- Spouse: Kamakaimoku Kekaulike-i-Kawekiuonalani Kapaihi-a-Ahu Kalanikumaikiekia Kaolanialii
- Issue: Kalaniʻōpuʻu Keawemauhili Alapaiwahine
- House: House of Keawe
- Father: Keaweʻīkekahialiʻiokamoku
- Mother: Lonomaaikanaka

= Kalaninuiamamao =

Hawaiian prince

Kalaninuiamamao (sometimes called Ka-I-i-Mamao or Kaeamamao) was a prince of the Big Island of Hawaiʻi, or 1st Aliʻi Nui of Kaʻū, an ancestor of the Queen Liliuokalani. He is probably the Hawaiian chief with the most varied spelling of his name.

The Kumulipo was composed in honor of his birth and was passed by him to his daughter Alapaʻiwahine. He was called Lonoikamakahiki III in this chant.

== Biography ==
Kalaninuiamamao was born of Keaweʻīkekahialiʻiokamoku, aliʻi nui of Hawaii, and his wife Lonomaaikanaka. He was his father's eldest son, but his rank was considered minor because of the distant relationship of his father and mother, unlike his brother Keeaumoku Nui who was the son of Princess Kalanikauleleiaiwi.

During his father's lifetime, he had established Kaiʻiʻmamao as Aliʻi Aimoku, principal chief of the District of Kaʻū. After the death of their father, the Big Island was divided with the brothers controlling only the Northern portions of the Big Island since Mokulani, who ruled over Hilo, Hāmākua, and part of Puna, declared himself independent of the two brothers, who apparently were unable to enforce their claims to the throne. Legend has it, that after Keawe's death, while both brothers were living in their respective territories a quarrel arose between them over the claim to the Big Island throne, and that Kaiʻiʻmamao was killed, or caused to be killed, by Keʻeaumoku Nui.

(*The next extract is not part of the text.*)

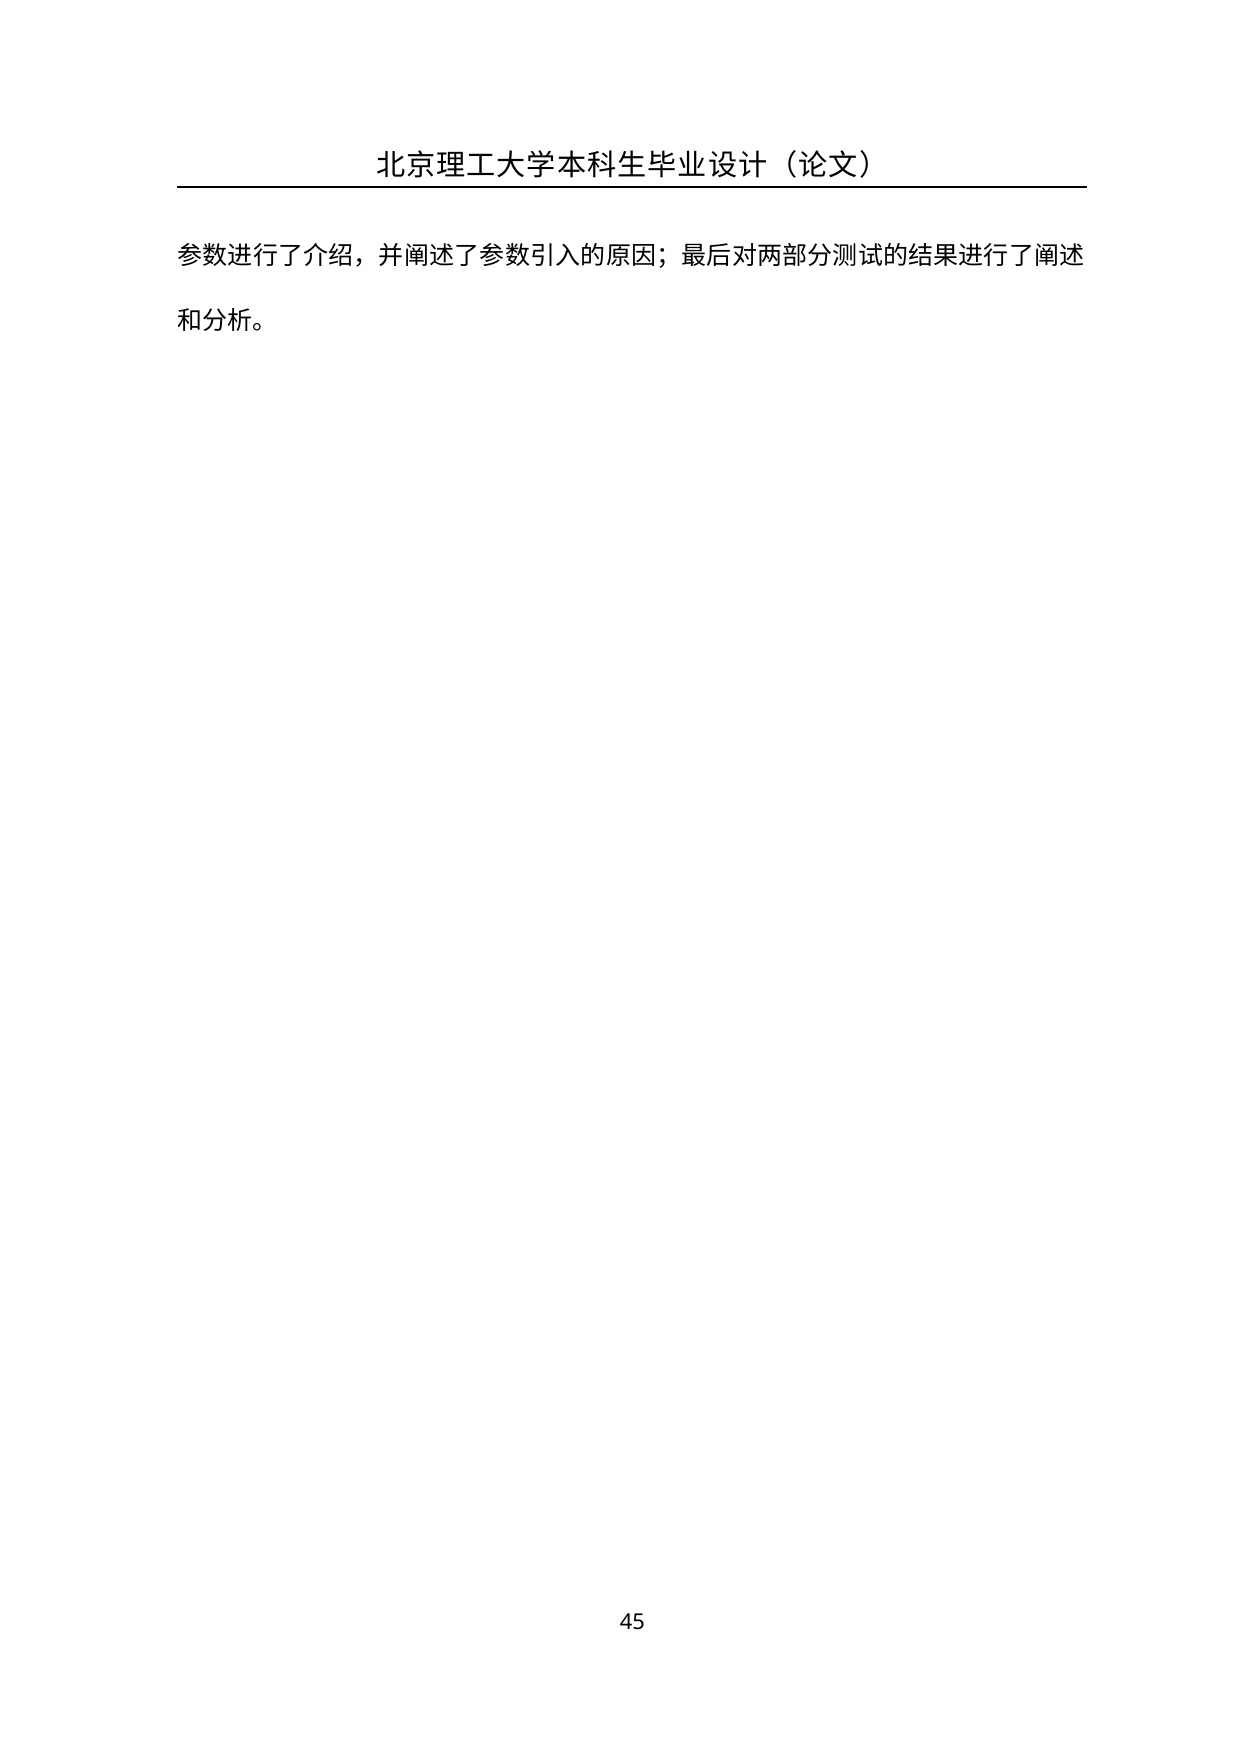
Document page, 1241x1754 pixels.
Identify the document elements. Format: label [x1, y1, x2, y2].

text [177, 221, 1087, 351]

One version of legend states that he was deposed ("Wailani") by the landholders ("Makaʻainana") of Kaʻū, who were a notoriously and proverbially turbulent people, frequently deposing, and even slaying, their chiefs, when, either from popular caprice of personal tyranny, they had become unpopular.

Kalaniʻōpuʻu, the son of Kalaninuiamamao assumed the lordship of his father's land as his patrimonial estate. Kalaniʻōpuʻu later passed it as such from him to his son Kīwalaʻō.

== Consorts and children ==
Kalaninuiamamao visited Kauai as well as Oahu, where he fell in love with the Chiefess Kamakaimoku, and engaged her to come to Hawaii as his bride. Living with him at the court of his father, they had a son Kalaniʻōpuʻu, who afterwards succeeded him. Their union was not of long duration, for within a year or two she left him and became the wife of his brother Keeaumoku Nui, and to him she bore another son, Keōua. Kalaninuiamamao married again to his half-sister, Princess Kekaulike-i-Kawekiuonalani. His third wife was Kapaihi-a-Ahu, the daughter of Ahu. His fourth wife was Kalanikumaikiekia. His fifth wife was his own daughter Kaolanialii. He had issues, two sons and two daughters. His second son by his second wife was Keawemauhili. His eldest daughter, by Kapaihi, was Kaolanialii who became his fifth wife. His youngest daughter and granddaughter by his fifth wife was Alapaiwahine. From Keawemauhili descended the House of Kawānanakoa, and from Alapaiwahine descended the House of Kalākaua.